Segment Start: MATERIAL FOR THE TASK
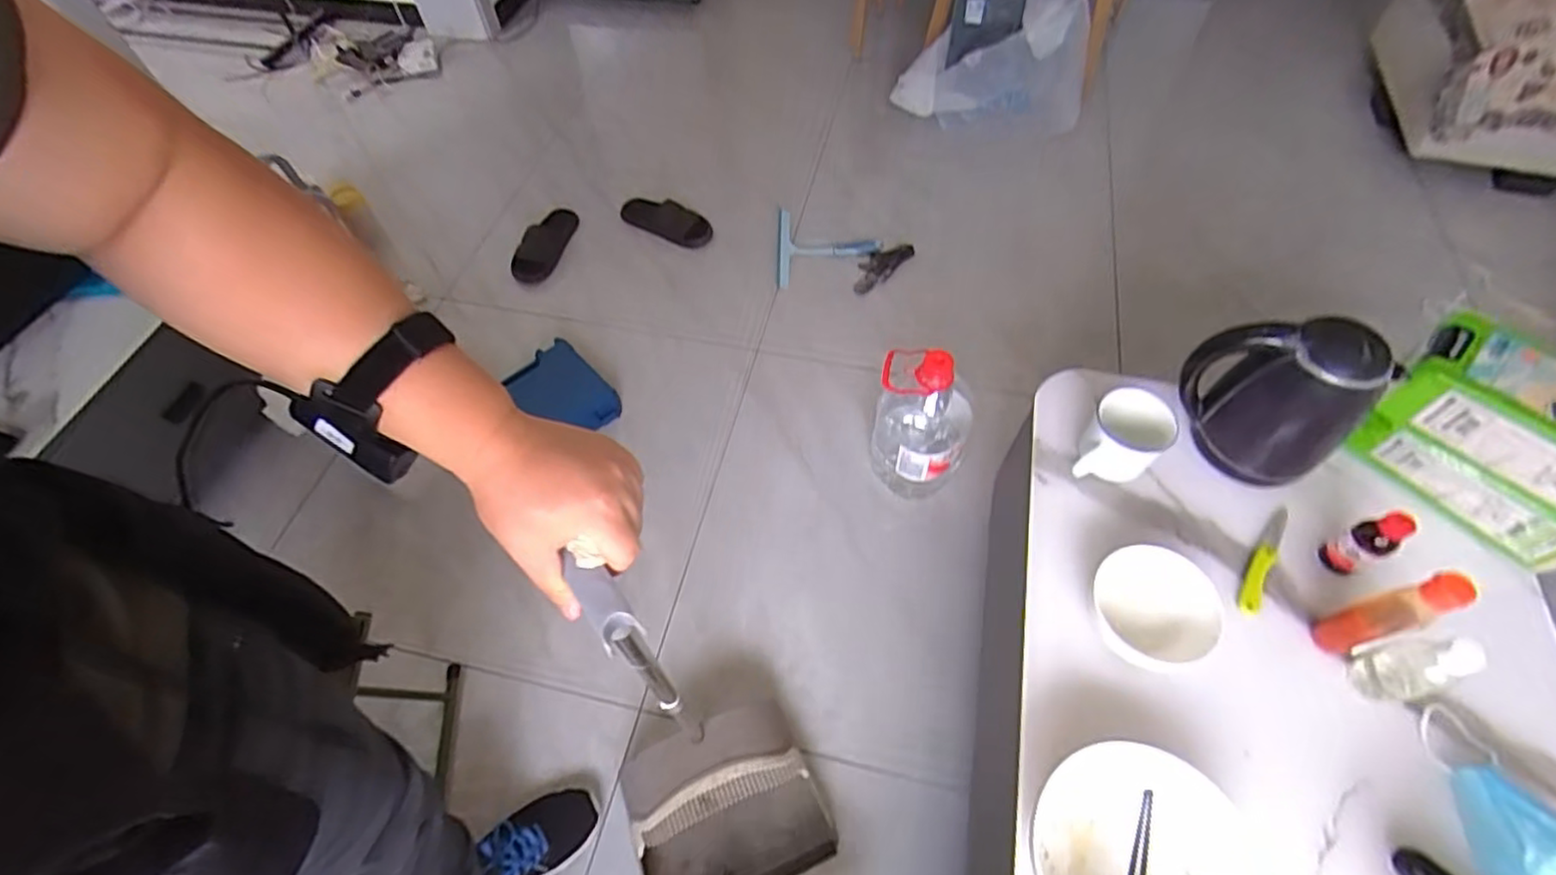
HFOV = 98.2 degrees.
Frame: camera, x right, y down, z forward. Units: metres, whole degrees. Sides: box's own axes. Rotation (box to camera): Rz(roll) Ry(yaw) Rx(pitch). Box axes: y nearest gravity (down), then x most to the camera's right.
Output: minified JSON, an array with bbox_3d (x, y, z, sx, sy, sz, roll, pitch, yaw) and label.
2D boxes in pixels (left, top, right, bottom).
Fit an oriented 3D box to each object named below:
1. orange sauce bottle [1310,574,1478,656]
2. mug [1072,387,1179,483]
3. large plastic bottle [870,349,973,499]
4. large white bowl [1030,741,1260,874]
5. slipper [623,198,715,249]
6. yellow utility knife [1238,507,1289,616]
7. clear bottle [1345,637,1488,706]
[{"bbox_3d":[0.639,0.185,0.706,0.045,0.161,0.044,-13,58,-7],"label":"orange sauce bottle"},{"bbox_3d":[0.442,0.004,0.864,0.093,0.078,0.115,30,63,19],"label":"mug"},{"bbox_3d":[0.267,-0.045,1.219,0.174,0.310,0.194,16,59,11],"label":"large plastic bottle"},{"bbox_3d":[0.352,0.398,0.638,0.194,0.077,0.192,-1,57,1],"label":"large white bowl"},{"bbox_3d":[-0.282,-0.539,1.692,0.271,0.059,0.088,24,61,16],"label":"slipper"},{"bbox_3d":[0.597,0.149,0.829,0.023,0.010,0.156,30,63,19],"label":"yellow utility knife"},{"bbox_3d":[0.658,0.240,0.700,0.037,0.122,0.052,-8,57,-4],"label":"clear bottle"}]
Segment End: MATERIAL FOR THE TASK
WORK INSTRUCTION: Set down all entries above again, exactly, without images.

RESULT OF THE TASK:
HFOV = 98.2 degrees.
Frame: camera, x right, y down, z forward. Units: metres, whole degrees. Sides: box's own axes. Rotation (box to camera): Rz(roll) Ry(yaw) Rx(pitch). Box axes: y nearest gravity (down), then x most to the camera's right.
Output: minified JSON, an array with bbox_3d (x, y, z, sx, sy, sz, roll, pitch, yaw) and label.
2D boxes in pixels (left, top, right, bottom).
Fit an oriented 3D box to each object named below:
1. orange sauce bottle [1310,574,1478,656]
2. mug [1072,387,1179,483]
3. large plastic bottle [870,349,973,499]
4. large white bowl [1030,741,1260,874]
5. slipper [623,198,715,249]
6. yellow utility knife [1238,507,1289,616]
7. clear bottle [1345,637,1488,706]
[{"bbox_3d":[0.639,0.185,0.706,0.045,0.161,0.044,-13,58,-7],"label":"orange sauce bottle"},{"bbox_3d":[0.442,0.004,0.864,0.093,0.078,0.115,30,63,19],"label":"mug"},{"bbox_3d":[0.267,-0.045,1.219,0.174,0.310,0.194,16,59,11],"label":"large plastic bottle"},{"bbox_3d":[0.352,0.398,0.638,0.194,0.077,0.192,-1,57,1],"label":"large white bowl"},{"bbox_3d":[-0.282,-0.539,1.692,0.271,0.059,0.088,24,61,16],"label":"slipper"},{"bbox_3d":[0.597,0.149,0.829,0.023,0.010,0.156,30,63,19],"label":"yellow utility knife"},{"bbox_3d":[0.658,0.240,0.700,0.037,0.122,0.052,-8,57,-4],"label":"clear bottle"}]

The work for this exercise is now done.